Ничего с того путешествия Светлана не запомнила, так и приплыла в страну своей мечты на руках Поликлеты Никитовны, беседующей с Николаем Чудотворцем:
– Спаси нас батюшка и прости, дур окаянных, за то, что дома нам не сиделось, чай с блинами не кушалось, попёрлись за тридевять земель чёрта искать, не приведи Господи! Опять же, коли сгину здесь в пучинах чужеземных, как я тебе, Влыдыко, часовенку поставлю на родине своей? Посему просьба к тебе, Влыдыко – подсоби!
Услышал Николай Угодник. Подсобил. Доплыли.
Очнулась как следует Светлана уже на берегу.
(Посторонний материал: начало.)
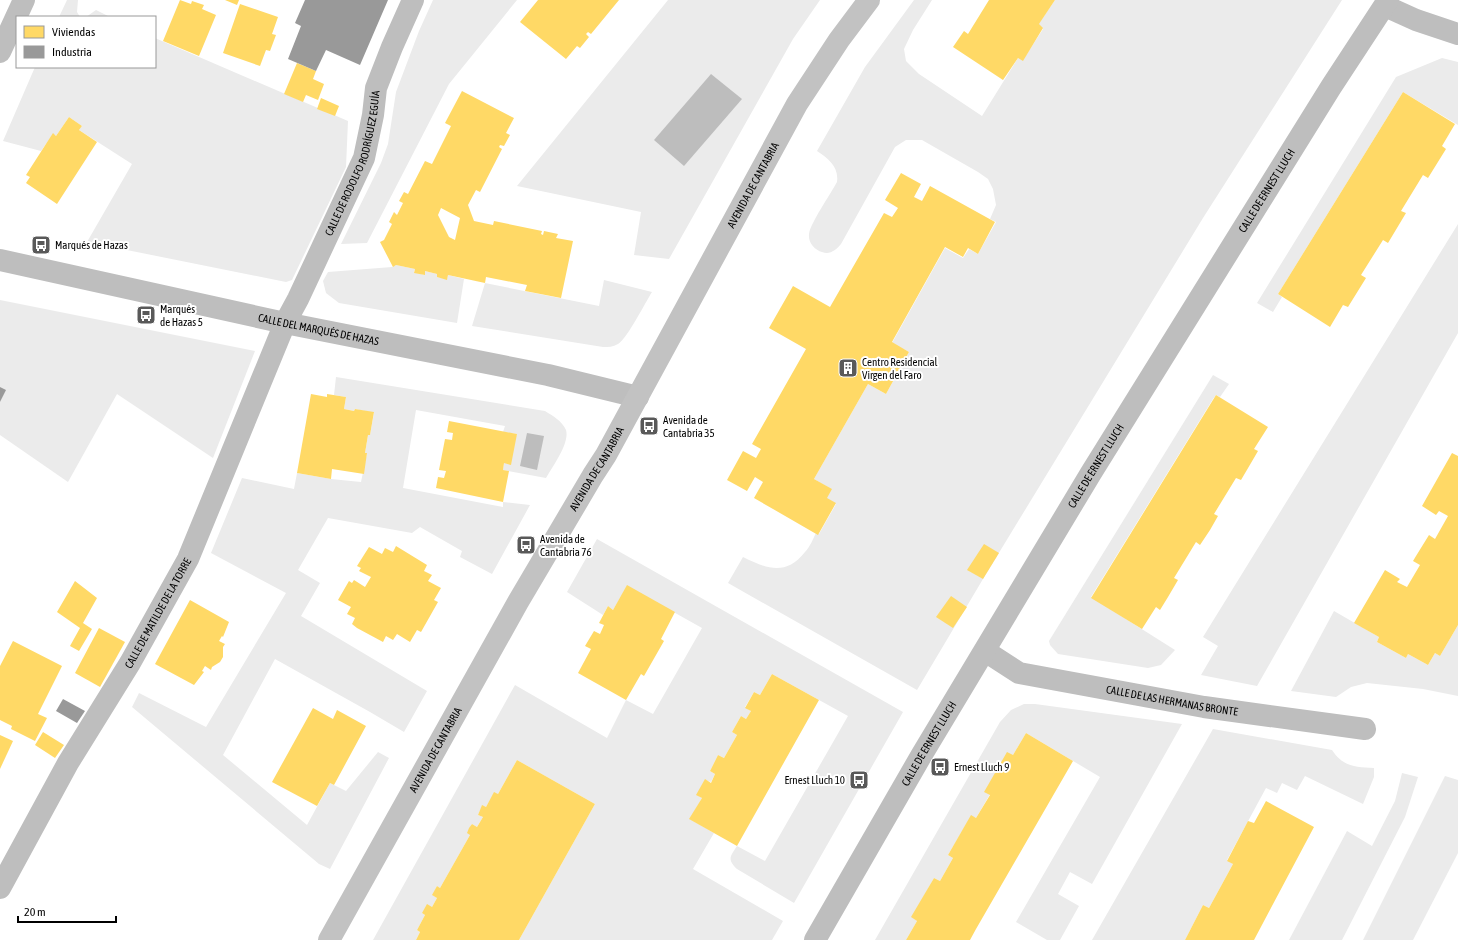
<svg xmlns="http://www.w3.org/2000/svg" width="1458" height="940" viewBox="0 0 1458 940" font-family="'Asap Condensed',sans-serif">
<rect width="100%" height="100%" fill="#fff"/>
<!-- green -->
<g fill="#ebebeb">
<path d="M 67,0 L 78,0 L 77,12 L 80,17 L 59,17 Z"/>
<path d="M 433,0 L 517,0 L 449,84 L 367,243 L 341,244 L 381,163 L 388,144 L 396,92 L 419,31 Z"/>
<path d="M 668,0 L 820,0 L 793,39 L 669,259 L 634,255 L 641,212 L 517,186 Z"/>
<path d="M 914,0 L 932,0 L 913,30 L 904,49 L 906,61 L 919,74 L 982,116 L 1018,58 L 1023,60 L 1043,29 L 1038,25 L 1055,0 L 1342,0 L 1203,218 L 983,579 L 917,690 L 728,583 L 743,557 C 767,569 786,576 805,552 C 810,547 813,539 816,533 L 819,534 L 836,504 L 826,498 L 831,489 L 814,479 L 868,384 L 886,394 L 909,352 L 892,343 L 945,248 L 963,258 L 969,249 L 978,254 L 996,222 L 990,219 L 996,205 L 993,189 L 988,179 L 978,172 L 922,140 L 906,140 L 895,147 L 841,244 C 836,250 830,255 822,252 C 815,250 808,243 809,234 C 811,222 830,195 837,182 C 839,167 829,159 817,151 L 865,67 Z"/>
<path d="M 96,10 L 110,17 L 86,17 Z"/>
<path d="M 155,38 L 348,121 L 346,167 L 292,280 L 286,282 L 87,242 L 132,164 L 79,130 L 82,126 L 69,117 L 56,136 L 53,134 L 41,151 L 3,141 L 35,67 L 155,67 Z"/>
<path d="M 1442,58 L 1458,62 L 1458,125 L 1403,92 L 1278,294 L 1282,297 L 1273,312 L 1257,303 L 1396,77 Z"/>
<path d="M 1458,224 L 1458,333 L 1257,686 L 1201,675 L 1218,646 L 1203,637 Z"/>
<path d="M 396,265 L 415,269 L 414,272 L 425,275 L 425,271 L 437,274 L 437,277 L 447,279 L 448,275 L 464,279 L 457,323 L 339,303 L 326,293 L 323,281 L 328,272 L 392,267 Z"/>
<path d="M 604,280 L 652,292 C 645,303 627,339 618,344 C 613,347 608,347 603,347 L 472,326 L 485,283 L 599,306 Z"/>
<path d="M 0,300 L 255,351 L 213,458 L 117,394 L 68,482 L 0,435 L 0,402 L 5,391 L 0,387 Z"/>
<path d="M 1213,375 L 1229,384 L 1220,397 L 1216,395 L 1213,399 L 1091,597 L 1175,650 L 1161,665 L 1148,668 L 1058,654 L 1050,645 L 1049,641 Z"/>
<path d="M 336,377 L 545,411 C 553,416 562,421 566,430 C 570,443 552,467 546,478 L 503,470 L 504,463 L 517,434 L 503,432 L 505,426 L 416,410 L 403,488 L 503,507 L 503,502 L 530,505 L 492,574 L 460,557 L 462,551 L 420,527 L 412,533 L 328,518 L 298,570 L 320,583 L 301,616 L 427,691 L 404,732 L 370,712 L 275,659 L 223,755 L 307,825 L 330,783 L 346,791 L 378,752 L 389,758 L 330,869 L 319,864 L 132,707 L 139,693 L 206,727 L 286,593 L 211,553 L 242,478 L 294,489 L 297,473 L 331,479 L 361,482 L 367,453 L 365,453 L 368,435 L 370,435 L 374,413 L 355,409 L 354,411 L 344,409 L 346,397 L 334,395 Z"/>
<path d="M 597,539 L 903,712 L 794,903 L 737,869 C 727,859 730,857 737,846 L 765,861 L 848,716 L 772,674 L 760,695 L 754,692 L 745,707 L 751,711 L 746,719 L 741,716 L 732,732 L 737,735 L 724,758 L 718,755 L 710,771 L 715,774 L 711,782 L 705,780 L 697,795 L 702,798 L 690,819 L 714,833 L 693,869 L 783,921 L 772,940 L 519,940 L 595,804 L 517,760 L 498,794 L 494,793 L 486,807 L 482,806 L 478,815 L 483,817 L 477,827 L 472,824 L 470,828 L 470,835 L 440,888 L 437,886 L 433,895 L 437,898 L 432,907 L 422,913 L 425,915 L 417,930 L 420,932 L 416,940 L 373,940 L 515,685 L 607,738 L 626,700 L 653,714 L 702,628 L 627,586 L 613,610 L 608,606 L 603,615 L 567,592 Z"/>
<path d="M 1334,611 L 1379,637 L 1377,642 L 1406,658 L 1408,654 L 1428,665 L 1435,653 L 1440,656 L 1458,625 L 1458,696 L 1423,689 L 1367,683 L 1351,687 L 1336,697 L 1291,691 Z"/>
<path d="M 1024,704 L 1035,704 L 1182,724 L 1092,884 L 1070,872 L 1058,894 L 1079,906 L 1060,940 L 1047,940 L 1016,922 L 1100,777 L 1026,733 L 976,818 L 971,816 L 948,855 L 953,858 L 940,881 L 934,878 L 912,917 L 917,921 L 906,940 L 875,940 L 1000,722 L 1011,710 Z"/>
<path d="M 1213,729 L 1332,750 C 1343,767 1356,767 1374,768 L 1374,777 L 1363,804 L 1305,776 L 1297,790 L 1282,783 L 1277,793 L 1266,788 L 1227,860 L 1233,864 L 1209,908 L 1203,905 L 1185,940 L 1092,940 Z"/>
<path d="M 1402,773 L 1418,777 L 1405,817 L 1342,940 L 1289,940 L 1347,831 L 1372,846 L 1395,801 Z"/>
<path d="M 1445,776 L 1458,780 L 1458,853 L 1413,940 L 1363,940 Z"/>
</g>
<!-- water -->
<g fill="#bdbdbd">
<path d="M 711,74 L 742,99 L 684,166 L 654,140 Z"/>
<path d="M 527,433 L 544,436 L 537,470 L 520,466 Z"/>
</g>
<!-- homes -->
<g fill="#ffd966" fill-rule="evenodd">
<path d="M 180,0 L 191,4 L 192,1 L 204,5 L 202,9 L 216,15 L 199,56 L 163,41 Z"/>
<path d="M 225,0 L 239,0 L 237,5 Z"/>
<path d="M 538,0 L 619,0 L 591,34 L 588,32 L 586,34 L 589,37 L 580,48 L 577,46 L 566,59 L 520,22 Z"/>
<path d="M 989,0 L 1055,0 L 1039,24 L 1043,28 L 1023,61 L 1018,58 L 1003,80 L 953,47 L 964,31 L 968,34 Z"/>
<path d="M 240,4 L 278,17 L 272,34 L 276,35 L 270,51 L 266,50 L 260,66 L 223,53 Z"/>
<path d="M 297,63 L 316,71 L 313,79 L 324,84 L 318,100 L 306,95 L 303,102 L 284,94 Z"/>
<path d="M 462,91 L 514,118 L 506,133 L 510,135 L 504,146 L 500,145 L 499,147 L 502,149 L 480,192 L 476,190 L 468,205 L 474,221 L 493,225 L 494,221 L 542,231 L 541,234 L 543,235 L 544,231 L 558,234 L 556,238 L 573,241 L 561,298 L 525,291 L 527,285 L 486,277 L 485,283 L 448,275 L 447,280 L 437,277 L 437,274 L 425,271 L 425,275 L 414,273 L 415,269 L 396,265 L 393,267 L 380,242 L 384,240 L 392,224 L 389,222 L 394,212 L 397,215 L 403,203 L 399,201 L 404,192 L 408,194 L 425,161 L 432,164 L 451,126 L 445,123 ZM 441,208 L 460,218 L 455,240 L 449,237 L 438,215 Z"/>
<path d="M 1403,92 L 1455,124 L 1442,146 L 1446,149 L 1428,178 L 1423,175 L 1401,211 L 1406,213 L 1388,243 L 1383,240 L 1361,275 L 1366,278 L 1348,307 L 1343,305 L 1330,327 L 1278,294 Z"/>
<path d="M 321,98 L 339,106 L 335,116 L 317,109 Z"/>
<path d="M 69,117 L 82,126 L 79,130 L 97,142 L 57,204 L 26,183 L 30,177 L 26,175 L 53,133 L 56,136 Z"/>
<path d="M 901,173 L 921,184 L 914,197 L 922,201 L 930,186 L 995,222 L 978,254 L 968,248 L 963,257 L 945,247 L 892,342 L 909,352 L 886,394 L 868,384 L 814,479 L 832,489 L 827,498 L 836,503 L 818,535 L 754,498 L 763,482 L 755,477 L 747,491 L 727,480 L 743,451 L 756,458 L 761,449 L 752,444 L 806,349 L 769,328 L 793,286 L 830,307 L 884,213 L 892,217 L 898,208 L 885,200 Z"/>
<path d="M 311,394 L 327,397 L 327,394 L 346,397 L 344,409 L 354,411 L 355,409 L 374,412 L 370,435 L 368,435 L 365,453 L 367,453 L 364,474 L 332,469 L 331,479 L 297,473 Z"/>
<path d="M 1216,395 L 1268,427 L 1254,449 L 1258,451 L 1251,463 L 1241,480 L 1236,478 L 1214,514 L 1218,516 L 1210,530 L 1200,545 L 1196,542 L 1174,578 L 1178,580 L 1168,597 L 1160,610 L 1156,607 L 1142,629 L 1091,598 Z"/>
<path d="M 449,421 L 517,434 L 511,465 L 504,463 L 503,470 L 509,471 L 503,502 L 436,488 L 438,477 L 444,478 L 446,471 L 439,470 L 445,439 L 452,440 L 453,433 L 447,432 Z"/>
<path d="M 1452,453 L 1458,456 L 1458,625 L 1440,656 L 1435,653 L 1428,665 L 1408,654 L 1406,658 L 1377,642 L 1379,637 L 1354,623 L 1385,570 L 1400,579 L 1397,582 L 1407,587 L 1420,565 L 1413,561 L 1416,556 L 1429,535 L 1435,539 L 1448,516 L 1439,511 L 1436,515 L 1422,506 Z"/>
<path d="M 984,544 L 999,553 L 983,579 L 967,570 Z"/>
<path d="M 396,546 L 427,565 L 424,571 L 432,575 L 428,581 L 441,588 L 434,600 L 438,602 L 421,632 L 417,630 L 410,642 L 397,634 L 393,640 L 386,636 L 383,642 L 357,628 L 352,624 L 355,618 L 347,614 L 351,607 L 338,600 L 349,581 L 352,583 L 354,580 L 365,587 L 371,577 L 359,571 L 361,568 L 357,566 L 369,547 L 382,554 L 385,548 L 393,552 Z"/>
<path d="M 75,581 L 97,598 L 83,623 L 92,629 L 79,651 L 70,646 L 80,628 L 57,612 Z"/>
<path d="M 627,585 L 675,612 L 661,639 L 664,641 L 644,676 L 641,674 L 626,700 L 578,673 L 591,649 L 585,646 L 594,631 L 600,634 L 604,625 L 599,623 L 608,606 L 613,610 Z"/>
<path d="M 951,596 L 967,607 L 953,628 L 936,617 Z"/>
<path d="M 190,600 L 229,622 L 223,637 L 222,636 L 219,641 L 225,644 L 223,647 L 223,657 L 220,662 L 212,667 L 211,670 L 205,666 L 202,671 L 204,672 L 194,685 L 155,664 Z"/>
<path d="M 99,628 L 125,642 L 100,687 L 75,673 Z"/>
<path d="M 13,641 L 62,666 L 38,714 L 47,718 L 35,741 L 11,729 L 12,726 L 0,720 L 0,666 Z"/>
<path d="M 772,674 L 819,700 L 737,846 L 689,819 L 702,798 L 696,795 L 705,779 L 711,783 L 715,774 L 710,771 L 718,755 L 724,758 L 737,735 L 732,732 L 741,716 L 746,719 L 751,711 L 745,708 L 754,692 L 760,695 Z"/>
<path d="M 313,708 L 333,719 L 337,710 L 366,726 L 334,785 L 330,783 L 317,806 L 272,782 Z"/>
<path d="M 43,732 L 64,745 L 55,758 L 35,745 Z"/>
<path d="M 1026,733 L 1073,761 L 976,929 L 970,940 L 906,940 L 917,921 L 911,917 L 934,878 L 940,881 L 953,858 L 948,855 L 971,815 L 976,818 L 990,795 L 984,792 L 1007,752 L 1013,755 Z"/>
<path d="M 0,735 L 13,741 L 0,769 Z"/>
<path d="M 517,760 L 595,804 L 519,940 L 416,940 L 420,932 L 417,930 L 425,915 L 422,913 L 427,904 L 432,907 L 437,898 L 432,895 L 437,886 L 440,888 L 470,835 L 467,833 L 469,828 L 472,824 L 477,827 L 483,817 L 478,815 L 482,805 L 486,807 L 494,792 L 498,794 Z"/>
<path d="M 1266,801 L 1314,827 L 1254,940 L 1185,940 L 1203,905 L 1209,908 L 1233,864 L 1227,861 L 1248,821 L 1254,823 Z"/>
</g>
<!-- industry -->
<g fill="#999">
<path d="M 305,0 L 388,0 L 360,65 L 326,50 L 316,71 L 288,59 L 301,26 L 295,23 Z"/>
<path d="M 0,387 L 6,390 L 0,402 Z"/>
<path d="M 63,699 L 85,711 L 77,723 L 56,711 Z"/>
</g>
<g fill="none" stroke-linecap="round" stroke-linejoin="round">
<!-- minor -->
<g stroke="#bebebe" stroke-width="22">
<path d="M 1385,6 L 1416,20 L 1458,34"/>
<path d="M 0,52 L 24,0"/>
<path id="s1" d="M 0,260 L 285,323 L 548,375 L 638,397"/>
<path id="s2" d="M 985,651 L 1019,673 L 1204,707 L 1365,729"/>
<path id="s3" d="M 0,888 L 68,763 L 130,663 L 188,559 L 285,323 L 298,299 L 364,158 L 373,115 L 376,88 L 392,47 L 413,0"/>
<path id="s4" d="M 815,940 L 921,756 L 1091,473 L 1331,87 L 1388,0"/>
</g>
<!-- secondary -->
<path stroke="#c2c2c2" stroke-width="22" id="s5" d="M 329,940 L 518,602 L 593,475 L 606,455 L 797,104 L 839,40 L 869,0"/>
</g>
<!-- icons -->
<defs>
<symbol id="bus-square" viewBox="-11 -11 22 22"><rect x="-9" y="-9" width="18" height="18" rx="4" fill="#595959" stroke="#fff"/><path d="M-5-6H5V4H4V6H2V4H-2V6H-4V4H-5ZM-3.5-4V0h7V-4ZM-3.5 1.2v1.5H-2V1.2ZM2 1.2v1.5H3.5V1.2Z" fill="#fff"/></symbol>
<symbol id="building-square" viewBox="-11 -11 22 22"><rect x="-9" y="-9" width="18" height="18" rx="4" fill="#595959" stroke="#fff"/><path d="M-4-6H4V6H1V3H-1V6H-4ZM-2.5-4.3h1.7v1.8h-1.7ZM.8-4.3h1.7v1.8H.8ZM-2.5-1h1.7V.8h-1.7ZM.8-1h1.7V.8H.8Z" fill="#fff"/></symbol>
</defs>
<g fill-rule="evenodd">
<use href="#bus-square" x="30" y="234" width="22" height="22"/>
<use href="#bus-square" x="135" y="304" width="22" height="22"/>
<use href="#building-square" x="837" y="357" width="22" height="22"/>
<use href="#bus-square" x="638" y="415" width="22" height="22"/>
<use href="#bus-square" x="515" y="534" width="22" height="22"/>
<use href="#bus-square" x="929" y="756" width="22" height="22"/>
<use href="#bus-square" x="848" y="769" width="22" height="22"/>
</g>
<g text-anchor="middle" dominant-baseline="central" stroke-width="4" stroke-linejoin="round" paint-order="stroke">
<!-- street labels -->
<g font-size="11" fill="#000" stroke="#fff">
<text stroke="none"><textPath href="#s3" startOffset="809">CALLE DE RODOLFO RODRÍGUEZ EGUÍA</textPath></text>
<text stroke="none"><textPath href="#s5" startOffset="866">AVENIDA DE CANTABRIA</textPath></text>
<text stroke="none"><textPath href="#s4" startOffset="875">CALLE DE ERNEST LLUCH</textPath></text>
<text stroke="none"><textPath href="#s1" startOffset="326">CALLE DEL MARQUÉS DE HAZAS</textPath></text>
<text stroke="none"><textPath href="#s4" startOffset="551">CALLE DE ERNEST LLUCH</textPath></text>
<text stroke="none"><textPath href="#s5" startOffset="542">AVENIDA DE CANTABRIA</textPath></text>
<text stroke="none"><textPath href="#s3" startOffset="317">CALLE DE MATILDE DE LA TORRE</textPath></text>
<text stroke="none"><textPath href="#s2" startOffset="196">CALLE DE LAS HERMANAS BRONTE</textPath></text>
<text stroke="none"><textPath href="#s4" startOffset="227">CALLE DE ERNEST LLUCH</textPath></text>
<text stroke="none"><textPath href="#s5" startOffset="218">AVENIDA DE CANTABRIA</textPath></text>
</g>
<!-- poi labels -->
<g font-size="11" fill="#000" stroke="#fff" text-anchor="start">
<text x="55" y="245">Marqués de Hazas</text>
<text x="160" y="309">Marqués<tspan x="160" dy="13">de Hazas 5</tspan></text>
<text x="862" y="362">Centro Residencial<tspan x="862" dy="13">Virgen del Faro</tspan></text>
<text x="663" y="420">Avenida de<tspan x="663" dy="13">Cantabria 35</tspan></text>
<text x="540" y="539">Avenida de<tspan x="540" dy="13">Cantabria 76</tspan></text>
<text x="954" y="767">Ernest Lluch 9</text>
<text x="845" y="780" text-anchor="end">Ernest Lluch 10</text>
</g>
</g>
<!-- legend -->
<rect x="16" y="16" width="140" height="52" fill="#ffffff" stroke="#999999"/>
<rect x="24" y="26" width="20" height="12" fill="#ffd966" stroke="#999999"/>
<text x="52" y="36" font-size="12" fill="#000000">Viviendas</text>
<rect x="24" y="46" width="20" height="12" fill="#999999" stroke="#999999"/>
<text x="52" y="56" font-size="12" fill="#000000">Industria</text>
<!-- scale -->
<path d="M18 916v6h98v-6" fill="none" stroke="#000000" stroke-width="2"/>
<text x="24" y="916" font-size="12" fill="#000000" stroke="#ffffff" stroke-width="3" paint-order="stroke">20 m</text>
</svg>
И вот тут её страх и обуял. Как будто жизнь её полосу отчертила – что тебе родная держава по воде перстом провела, – отгородилась от государства соседнего, по всем признакам – загадочного, размером небольшого, но духом сурового, и намекнула между прочим: ну всё, Светлана Белозёрцева, теперь ты сама по себе. Держись! И то правда, что одно дело было на постели своей о путешествии мечтать, кутаясь в пуховые покрывала и попивая молоко с мёдом, а другое – вылезти полуживой с парохода на сумрачный берег с серым неприветливым небом, с низкими деревцами, цепко хватающимися за клочки земли, словно убегает она от них, где вокруг тебя и люди другие мелькают: ростом махонькие, волосом чёрные, а речь у них и вовсе диковинная, как будто балуется кто или скороговоркой детские стишки наизусть повторяет, но никак выучить не может. И все друг дружке кланяются, кланяются как куклы в театральном представлении. Рты у них смеются, а глаза нет, и в них, в чёрных как ночь глазах – потайные мысли бродят. Страшно. Домой захотелось, в родное Талашкино. Да куда там!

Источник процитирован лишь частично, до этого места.